(Collected data)
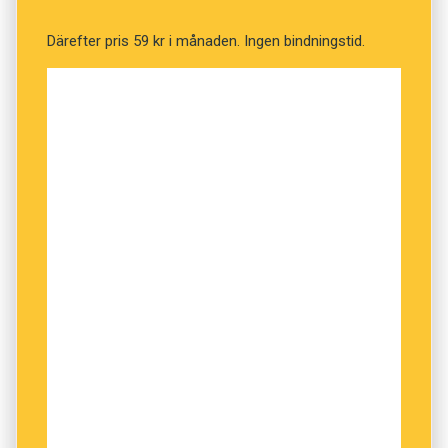
Därefter pris 59 kr i månaden. Ingen bindningstid.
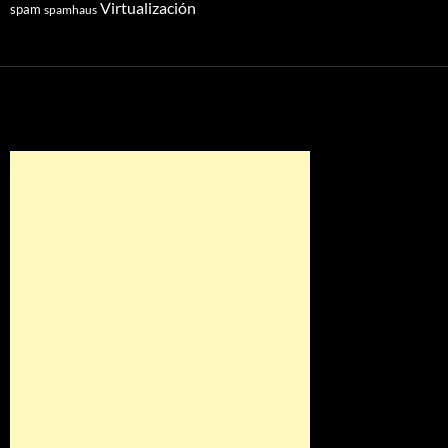
Virtualización
spam
spamhaus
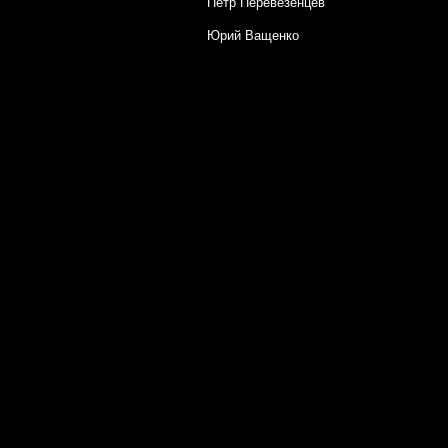
Петр Перевезенцев
Юрий Ващенко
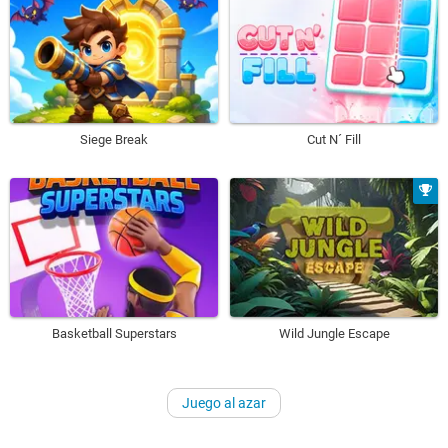
Siege Break
Cut N´ Fill
Basketball Superstars
Wild Jungle Escape
Juego al azar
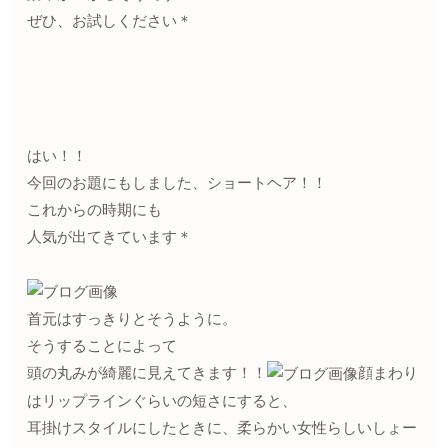
ぜひ、お試しください＊
はい！！
今回のお題にもしました、ショートヘア！！
これからの時期にも
人気が出てきています＊
首元はすっきりとそうように。
そうすることによって
頭の丸みが綺麗に見えてきます！！
顔まわり
はリップラインぐらいの短さにすると、
耳掛けスタイルにしたときに、柔らかい女性らしいしょー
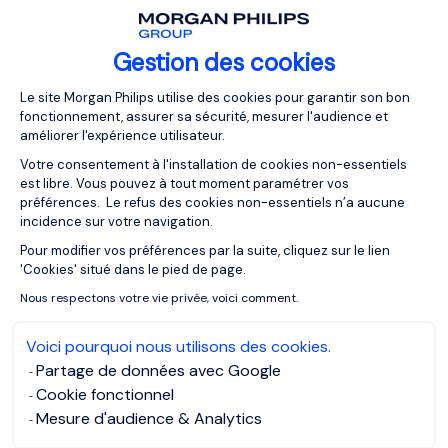
Gestion des cookies
Plateforme de Gestion du Consentemen
Le site Morgan Philips utilise des cookies pour garantir son bon
fonctionnement, assurer sa sécurité, mesurer l'audience et
améliorer l'expérience utilisateur.
Votre consentement à l'installation de cookies non-essentiels
est libre. Vous pouvez à tout moment paramétrer vos
préférences. Le refus des cookies non-essentiels n’a aucune
incidence sur votre navigation.
Pour modifier vos préférences par la suite, cliquez sur le lien
Axeptio consent
'Cookies' situé dans le pied de page.
Nous respectons votre vie privée, voici comment.
Voici pourquoi nous utilisons des cookies.
Partage de données avec Google
Cookie fonctionnel
Mesure d'audience & Analytics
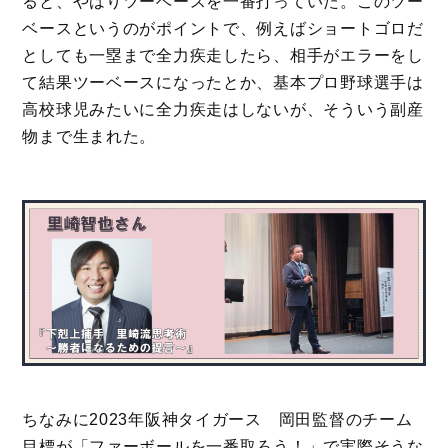
ると、やはりツーベースを一番打っていた。このツー
ベースというのがポイントで、例えばショートゴロだ
としても一塁まで全力疾走したら、相手がエラーをし
て結果ツーベースになったとか、基本プロ野球選手は
高校球児みたいに全力疾走はしないが、そういう副産
物まで生まれた。
ちなみに2023年阪神タイガース 岡田監督のチーム
目標が「ファーボールを一番取ろう！」で実際そうな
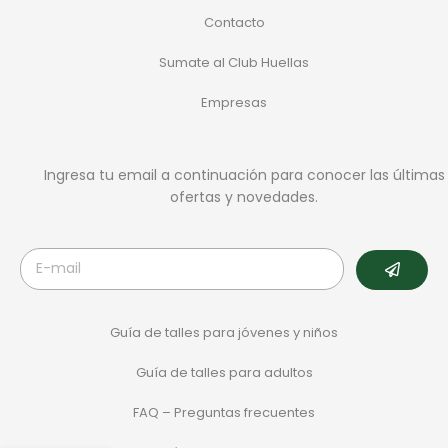
Contacto
Sumate al Club Huellas
Empresas
Ingresa tu email a continuación para conocer las últimas
ofertas y novedades.
Guía de talles para jóvenes y niños
Guía de talles para adultos
FAQ – Preguntas frecuentes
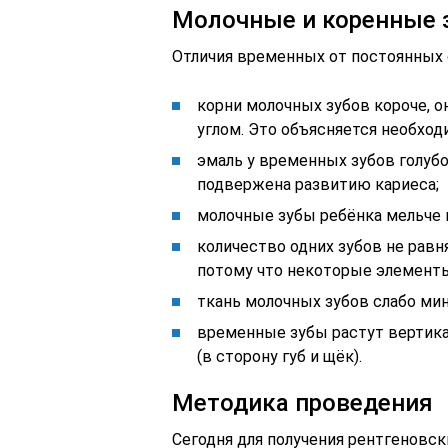
Молочные и коренные з
Отличия временных от постоянных 
корни молочных зубов короче, 
углом. Это объясняется необхо
эмаль у временных зубов голубо
подвержена развитию кариеса;
молочные зубы ребёнка мельче 
количество одних зубов не равн
потому что некоторые элементы
ткань молочных зубов слабо мин
временные зубы растут вертика
(в сторону губ и щёк).
Методика проведения
Сегодня для получения рентгеновс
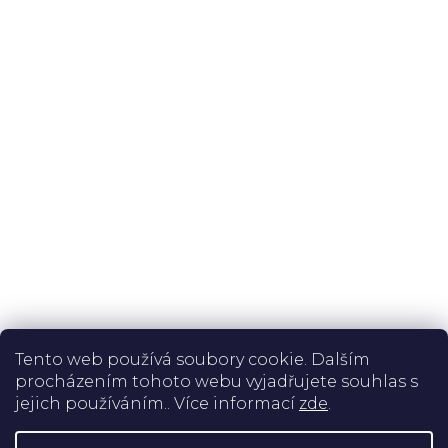
Problémy
Vše o nákupu
Perfektnohy.cz
Informace
Spolehlivá doprava:
Tento web používá soubory cookie. Dalším
Bezpečná platba:
procházením tohoto webu vyjadřujete souhlas s
jejich používáním.. Více informací
zde
.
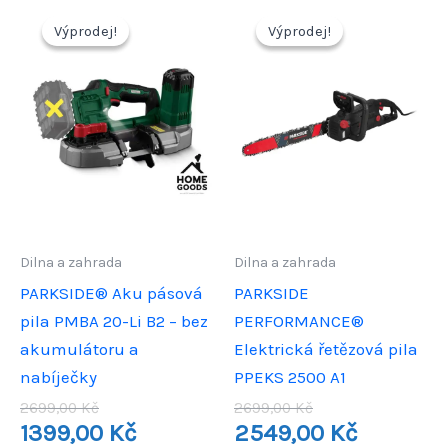
Výprodej!
Výprodej!
Výprodej!
Výprodej!
Dilna a zahrada
Dilna a zahrada
PARKSIDE® Aku pásová
PARKSIDE
pila PMBA 20-Li B2 – bez
PERFORMANCE®
akumulátoru a
Elektrická řetězová pila
nabíječky
PPEKS 2500 A1
Původní
Původní
2699,00
Kč
2699,00
Kč
cena
Aktuální
cena
Aktuální
1399,00
Kč
2549,00
Kč
byla:
cena
byla:
cena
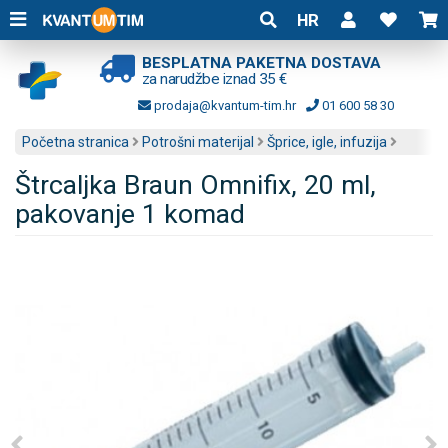
HR
BESPLATNA PAKETNA DOSTAVA
za narudžbe iznad 35 €
prodaja@kvantum-tim.hr
01 600 58 30
Početna stranica
Potrošni materijal
Šprice, igle, infuzija
Štrcaljka Braun Omnifix, 20 ml,
pakovanje 1 komad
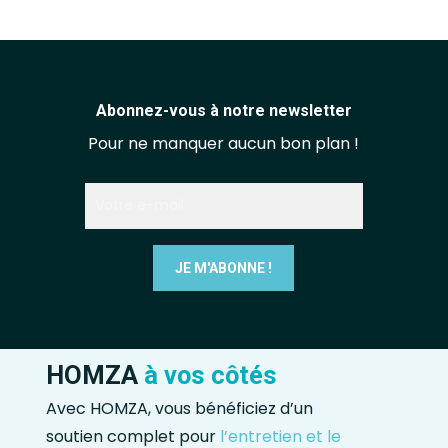
Abonnez-vous à notre newsletter
Pour ne manquer aucun bon plan !
HOMZA
à vos côtés
Avec HOMZA, vous bénéficiez d’un
soutien complet pour
l’entretien et le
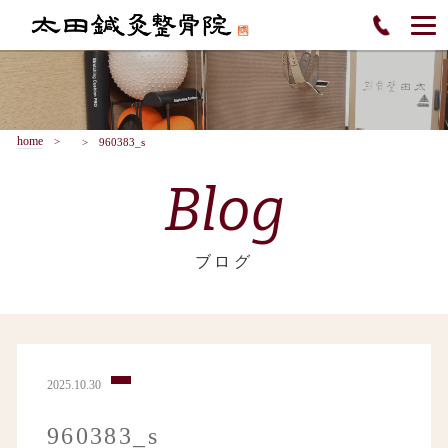
home
960383_s
Blog
ブログ
2025.10.30
960383_s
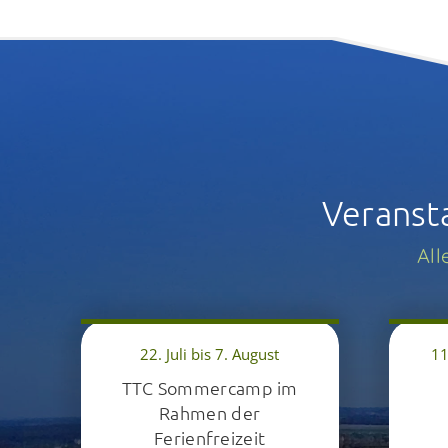
Veranst
All
22. Juli bis 7. August
11
TTC Sommercamp im
Rahmen der
Ferienfreizeit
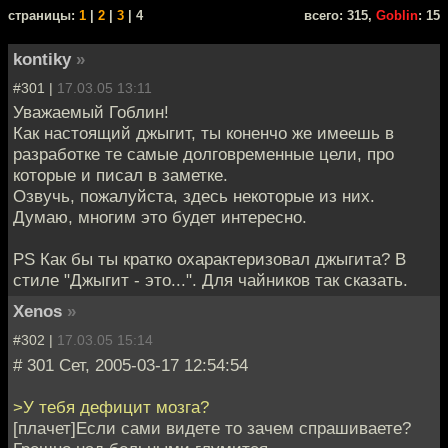
cтраницы:
1
|
2
|
3
| 4
всего: 315,
Goblin
: 15
kontiky
»
#301 |
17.03.05 13:11
Уважаемый Гоблин!
Как настоящий джыгит, ты коненчо же имеешь в
разработке те самые долговременные цели, про
которые и писал в заметке.
Озвучь, пожалуйста, здесь некоторые из них.
Думаю, многим это будет интересно.
PS Как бы ты кратко охарактеризовал джыгита? В
стиле "Джыгит - это...". Для чайников так сказать.
Xenos
»
#302 |
17.03.05 15:14
# 301 Сет, 2005-03-17 12:54:54
>У тебя дефицит мозга?
[плачет]Если сами видете то зачем спрашиваете?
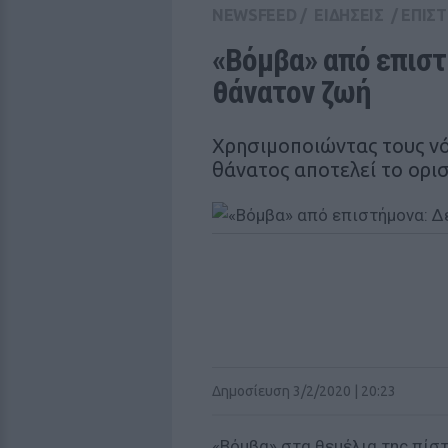
NEWSFEED
/
ΕΙΔΗΣΕΙΣ
/
ΕΠΙΣ
«Βόμβα» από επιστ
θάνατον ζωή
Χρησιμοποιώντας τους νό
θάνατος αποτελεί το ορισ
Δημοσίευση 3/2/2020 | 20:23
«Βόμβα» στα θεμέλια της πίσ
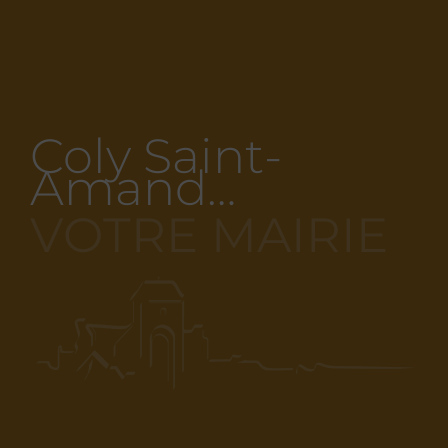
Coly Saint-
Amand…
VOTRE MAIRIE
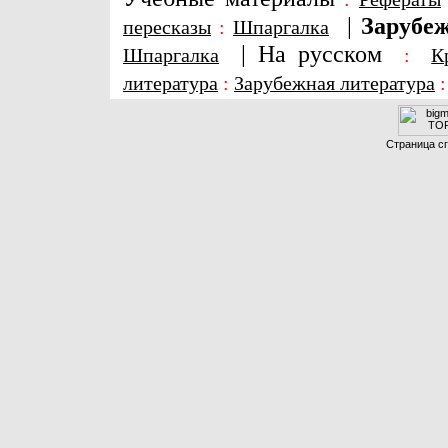
|
Зарубеж
пересказы
:
Шпаргалка
|
На русском
Шпаргалка
:
К
литература
:
Зарубежная литература
Страница сг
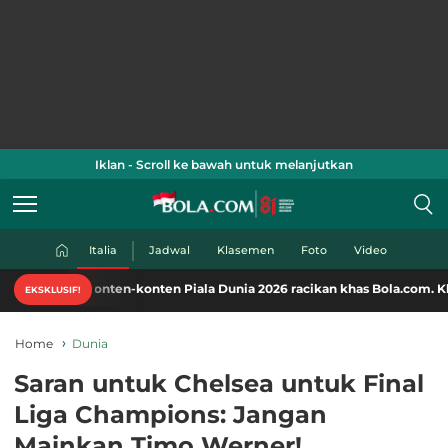
Iklan - Scroll ke bawah untuk melanjutkan
Italia
Jadwal
Klasemen
Foto
Video
 konten-konten Piala Dunia 2026 racikan khas Bola.com. Klik di sini!
EKSKLUSIF!
Home
Dunia
Saran untuk Chelsea untuk Final
Liga Champions: Jangan
Mainkan Timo Werner!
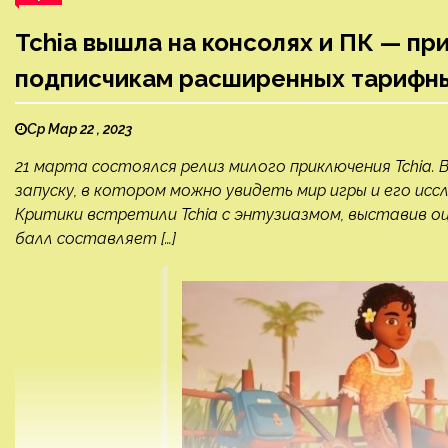
Tchia вышла на консолях и ПК — п
подписчикам расширенных тарифных
Ср Мар 22 , 2023
21 марта состоялся релиз милого приключения Tchia.
запуску, в котором можно увидеть мир игры и его исс
Критики встретили Tchia с энтузиазмом, выставив оцен
балл составляет […]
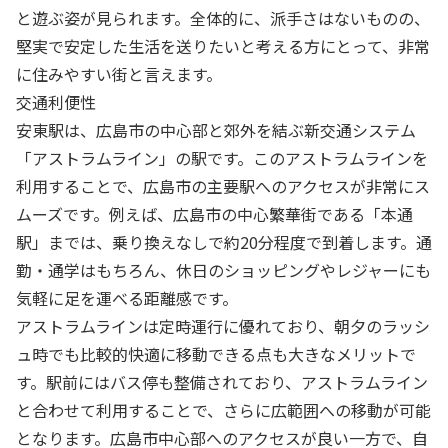
と遊ぶ姿が見られます。全体的に、派手さはないものの、
堅実で安定した生活を送りたいと考える方にとって、非常
に住みやすい街と言えます。
交通利便性
安東駅は、広島市の中心部と郊外を結ぶ新交通システム
「アストラムライン」の駅です。このアストラムラインを
利用することで、広島市の主要駅へのアクセスが非常にス
ムーズです。例えば、広島市の中心繁華街である「本通
駅」までは、乗り換えなしで約20分程度で到着します。通
勤・通学はもちろん、休日のショッピングやレジャーにも
気軽に足を運べる距離感です。
アストラムラインは定時運行に優れており、朝夕のラッシ
ュ時でも比較的快適に移動できる点も大きなメリットで
す。駅前にはバス停も整備されており、アストラムライン
と合わせて利用することで、さらに広範囲への移動が可能
となります。広島市中心部へのアクセスが良い一方で、自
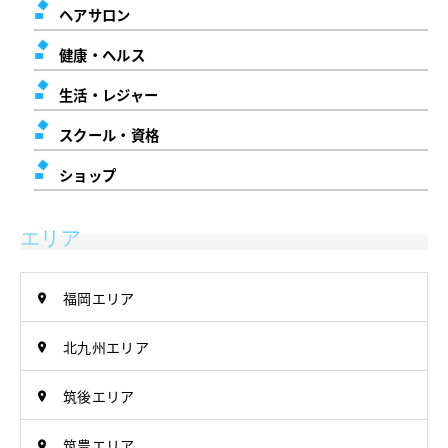
ヘアサロン
健康・ヘルス
生活・レジャー
スクール・資格
ショップ
エリア
福岡エリア
北九州エリア
筑後エリア
筑豊エリア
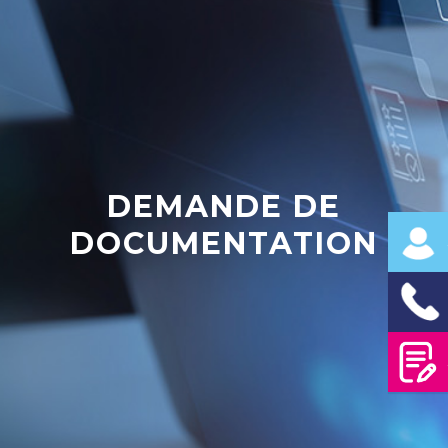
DEMANDE DE
DOCUMENTATION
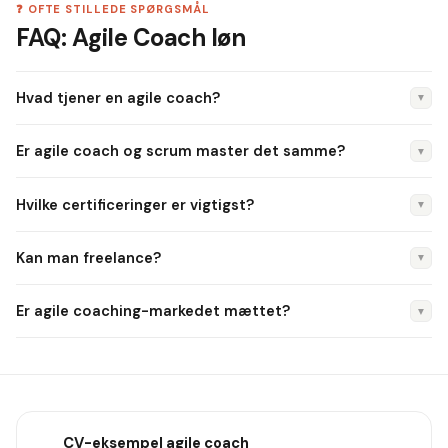
❓ OFTE STILLEDE SPØRGSMÅL
FAQ: Agile Coach løn
Hvad tjener en agile coach?
▼
Medianlønnen er ca. 60.000 kr./md. i 2026. Enterprise
Er agile coach og scrum master det samme?
▼
coaches: 70.000–85.000 kr./md.
Nej. En scrum master faciliterer ét team. En agile coach
Hvilke certificeringer er vigtigst?
▼
arbejder på tværs af teams og coacher ledere og
organisationen.
SAFe SPC, ICAgile Expert, Professional Scrum Master III (PSM
Kan man freelance?
▼
III), ICF ACC/PCC.
Ja. Freelance-rater er 1.000–1.600 kr./t. Markedet er stærkt
Er agile coaching-markedet mættet?
▼
for erfarne coaches.
Nej, men det er mere modent. Enterprise-level coaching og
SAFe-transformation driver stadig efterspørgslen.
CV-eksempel
agile coach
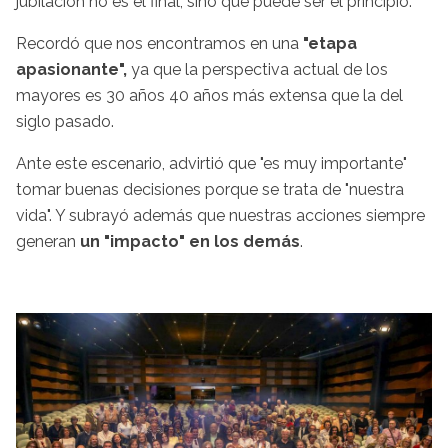
jubilación no es el final, sino que puede ser el principio.
Recordó que nos encontramos en una
"etapa
apasionante",
ya que la perspectiva actual de los
mayores es 30 años 40 años más extensa que la del
siglo pasado.
Ante este escenario, advirtió que "es muy importante"
tomar buenas decisiones porque se trata de "nuestra
vida". Y subrayó además que nuestras acciones siempre
generan
un "impacto" en los demás
.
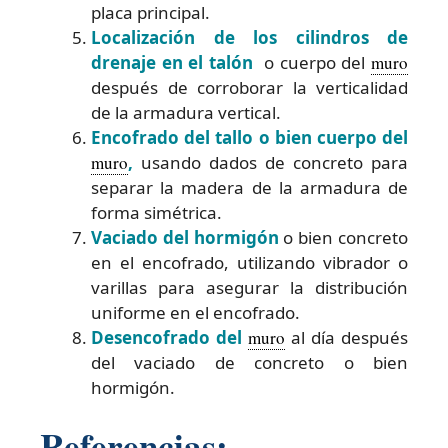
placa principal.
Localización de los cilindros de
drenaje en el talón
o cuerpo del
muro
después de corroborar la verticalidad
de la armadura vertical.
Encofrado del tallo o bien cuerpo del
muro
,
usando dados de concreto para
separar la madera de la armadura de
forma simétrica.
Vaciado del hormigón
o bien concreto
en el encofrado, utilizando vibrador o
varillas para asegurar la distribución
uniforme en el encofrado.
Desencofrado del
muro
al día después
del vaciado de concreto o bien
hormigón.
Referencias:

* [What you should do]: Rewrite the entry lines starting at "OFTE STILLEDE SPØRGSMÅL" and ending at "SAFe-transformation driver stadig", switching "Medianlønnen" to "Gennemsnitslønnen" and leaving everything else unchanged.

* [Written reply]:
❓ OFTE STILLEDE SPØRGSMÅL
FAQ: Agile Coach løn
Hvad tjener en agile coach?
▼
Gennemsnitslønnen er ca. 60.000 kr./md. i 2026. Enterprise
Er agile coach og scrum master det samme?
▼
coaches: 70.000–85.000 kr./md.
Nej. En scrum master faciliterer ét team. En agile coach
Hvilke certificeringer er vigtigst?
▼
arbejder på tværs af teams og coacher ledere og
organisationen.
SAFe SPC, ICAgile Expert, Professional Scrum Master III (PSM
Kan man freelance?
▼
III), ICF ACC/PCC.
Ja. Freelance-rater er 1.000–1.600 kr./t. Markedet er stærkt
Er agile coaching-markedet mættet?
▼
for erfarne coaches.
Nej, men det er mere modent. Enterprise-level coaching og
SAFe-transformation driver stadig efterspørgslen.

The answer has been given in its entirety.